HBO’s ‘Euphoria’ paints a realistic picture of teen angst

Zendaya in 'Euphoria'. Picture: HBO

The show has already been labelled as HBO’s most controversial series to date.

Parents of teens will find the latest original HBO series, Euphoria, hard to watch because of its no-holds-barred and brutally honest portrayal of the mental angst, sexual insecurity, addiction and other pressures that youngsters face every day.

Recreated by actor-writer-director Sam Levinson, the series – while at times hard to watch because of its graphic themes – balances its honesty with visually gorgeous cinematography, refreshingly raw dialogue and a cast of young actors who are not easy to forget.

Having landed on streaming channels on Youth Day, June 16, it follows the troubled life of Rue (played by Zendaya), a 17-year-old drug addict, fresh from rehab and with no immediate plans to kick her habit.

Jacob Elord as Nate in Euphoria. Picture: HBO

Rue, who is the narrator and protagonist of the series, is not only struggling with drug addiction but also with obsessive compulsive disorder.

Zendaya, who some of us might remember as the cute little star from Disney’s sitcom Shake It Up and Spider-Man: Homecoming, said in a recent Vogue interview there is not much in her own experience of being a teen that she could draw on to portray her character – which makes the 22-year-old all the more fascinating to watch.

In Rue’s circle of school friends are Jules, a transgender girl searching for where she belongs; Kat, a plus-size teen, exploring her sexuality; Chris, a football star struggling to adjust from high school to college; Cassie, who can’t escape her sexual history and Nate, a jock whose anger issues mask sexual insecurities.

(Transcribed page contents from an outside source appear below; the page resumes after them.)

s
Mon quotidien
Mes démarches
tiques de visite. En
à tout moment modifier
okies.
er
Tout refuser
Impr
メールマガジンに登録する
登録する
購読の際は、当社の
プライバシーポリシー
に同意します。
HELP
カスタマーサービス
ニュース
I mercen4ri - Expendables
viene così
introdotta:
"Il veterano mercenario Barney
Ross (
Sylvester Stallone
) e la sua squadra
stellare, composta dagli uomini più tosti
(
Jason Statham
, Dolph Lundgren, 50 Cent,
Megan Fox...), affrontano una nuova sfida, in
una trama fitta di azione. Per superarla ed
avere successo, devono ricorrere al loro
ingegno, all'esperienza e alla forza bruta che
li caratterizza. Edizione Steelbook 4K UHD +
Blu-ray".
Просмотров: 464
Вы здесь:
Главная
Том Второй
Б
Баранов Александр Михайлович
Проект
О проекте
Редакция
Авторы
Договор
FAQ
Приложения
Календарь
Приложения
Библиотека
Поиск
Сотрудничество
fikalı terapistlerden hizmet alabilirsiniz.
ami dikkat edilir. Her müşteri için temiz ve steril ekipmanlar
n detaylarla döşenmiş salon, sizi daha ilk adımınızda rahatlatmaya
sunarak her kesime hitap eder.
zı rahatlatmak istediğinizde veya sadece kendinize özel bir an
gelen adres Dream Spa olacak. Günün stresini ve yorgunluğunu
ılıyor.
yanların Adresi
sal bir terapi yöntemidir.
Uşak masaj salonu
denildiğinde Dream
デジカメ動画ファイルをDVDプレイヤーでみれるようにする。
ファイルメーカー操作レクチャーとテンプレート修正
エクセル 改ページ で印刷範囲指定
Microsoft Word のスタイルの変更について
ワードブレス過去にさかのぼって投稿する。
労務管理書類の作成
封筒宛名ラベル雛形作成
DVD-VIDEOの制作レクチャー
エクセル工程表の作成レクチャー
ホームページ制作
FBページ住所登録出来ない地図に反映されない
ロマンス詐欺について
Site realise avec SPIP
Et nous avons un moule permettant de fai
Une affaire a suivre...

The series, based on the original Israeli series of the same name, tackles the teenage landscape of substance-enhanced parties and anxiety-ridden day-to-day life with empathy and candour.

Euphoria. Picture: HBO

As the schoolmates traverse a minefield of all-too-real daily concerns while trying to make sense of their futures, the viewer gains access to what teens of today are going through and their ability to lull their parents into a false sense of security.

With its own special brand of teen nihilism, graphic sex and nudity, Euphoria has already been labelled as HBO’s most controversial series to date – so much so that Zendaya released a warning to her fans on Screen Rant before the series premiere.

“Euphoria is for mature audiences. It’s a raw and honest portrait of addiction, anxiety and the difficulties of navigating life today. There are scenes that are graphic, hard to watch and can be triggering.”